I can point you in the direction of Newtonian Mechanics and the laws of physics:
For example,
a = ((v1*v1) - (v0*v0)) / 2d
Where:
a = acceleration (a high value of (a) on the brain is what does the damage)
v1 = final velocity (ie 0 when the head has come to rest)
V0 = initial velocity (ie the velocity the head is travelling just prior to it or the helmet striking a solid immovable object such as the ground or piece of street furniture.)
d = the distance over which the head stops. This will be the amount of compression in the helmet foam.
As you can see, if (d) is small (ie very little compression) then (a) is high which is dangerous. With a motorcycle helmet, (d) is many times the value of that of a bicycle helmet because it has much thicker padding and this is why it offers a sensible level of protection.
A bicycle helmet is usually constructed from polystyrene which has very little compressibility. On the inside, you usually find thin strips of sponge which again hardly compress any distance before your skull is hard up against the incompressible shell of the helmet. The sponge is mainly there so that the shell sits nicely on your head, nothing to do with protection.

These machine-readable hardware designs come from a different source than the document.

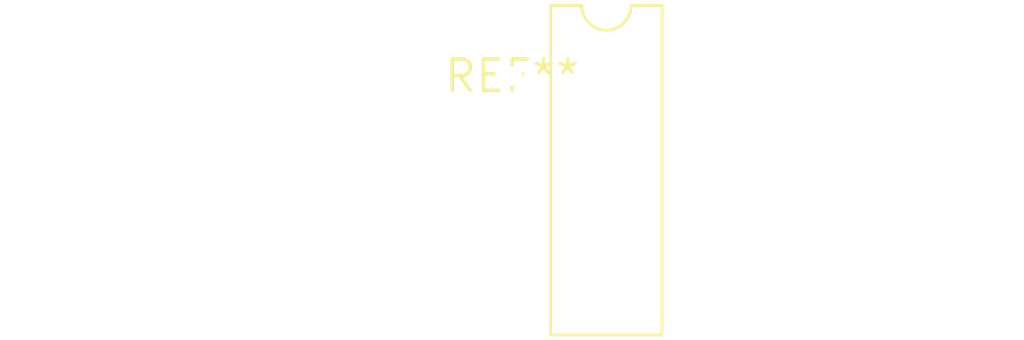
<source format=kicad_pcb>
(kicad_pcb (version 20240108) (generator pcbnew)

  (general
    (thickness 1.6)
  )

  (paper "A4")
  (layers
    (0 "F.Cu" signal)
    (31 "B.Cu" signal)
    (32 "B.Adhes" user "B.Adhesive")
    (33 "F.Adhes" user "F.Adhesive")
    (34 "B.Paste" user)
    (35 "F.Paste" user)
    (36 "B.SilkS" user "B.Silkscreen")
    (37 "F.SilkS" user "F.Silkscreen")
    (38 "B.Mask" user)
    (39 "F.Mask" user)
    (40 "Dwgs.User" user "User.Drawings")
    (41 "Cmts.User" user "User.Comments")
    (42 "Eco1.User" user "User.Eco1")
    (43 "Eco2.User" user "User.Eco2")
    (44 "Edge.Cuts" user)
    (45 "Margin" user)
    (46 "B.CrtYd" user "B.Courtyard")
    (47 "F.CrtYd" user "F.Courtyard")
    (48 "B.Fab" user)
    (49 "F.Fab" user)
    (50 "User.1" user)
    (51 "User.2" user)
    (52 "User.3" user)
    (53 "User.4" user)
    (54 "User.5" user)
    (55 "User.6" user)
    (56 "User.7" user)
    (57 "User.8" user)
    (58 "User.9" user)
  )

  (setup
    (pad_to_mask_clearance 0)
    (pcbplotparams
      (layerselection 0x00010fc_ffffffff)
      (plot_on_all_layers_selection 0x0000000_00000000)
      (disableapertmacros false)
      (usegerberextensions false)
      (usegerberattributes false)
      (usegerberadvancedattributes false)
      (creategerberjobfile false)
      (dashed_line_dash_ratio 12.000000)
      (dashed_line_gap_ratio 3.000000)
      (svgprecision 4)
      (plotframeref false)
      (viasonmask false)
      (mode 1)
      (useauxorigin false)
      (hpglpennumber 1)
      (hpglpenspeed 20)
      (hpglpendiameter 15.000000)
      (dxfpolygonmode false)
      (dxfimperialunits false)
      (dxfusepcbnewfont false)
      (psnegative false)
      (psa4output false)
      (plotreference false)
      (plotvalue false)
      (plotinvisibletext false)
      (sketchpadsonfab false)
      (subtractmaskfromsilk false)
      (outputformat 1)
      (mirror false)
      (drillshape 1)
      (scaleselection 1)
      (outputdirectory "")
    )
  )

  (net 0 "")

  (footprint "CERDIP-8_W7.62mm_SideBrazed_LongPads" (layer "F.Cu") (at 0 0))

)

</source>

Sometimes the bicycle helmet will fracture and this may have the effect of slightly increasing (d) in the equation of motion quoted above, but no where near to the levels of (d) found in a motorcycle helmet.
The above is simple Newtonian Mechanics and requires no further reference or proof. The only point open for discussion is the relative values of (d) between wearing a helmet and not wearing one. My position is that (d) is about the same in the two cases. I do accept that a bicycle helmet offers some protection agains abrasions.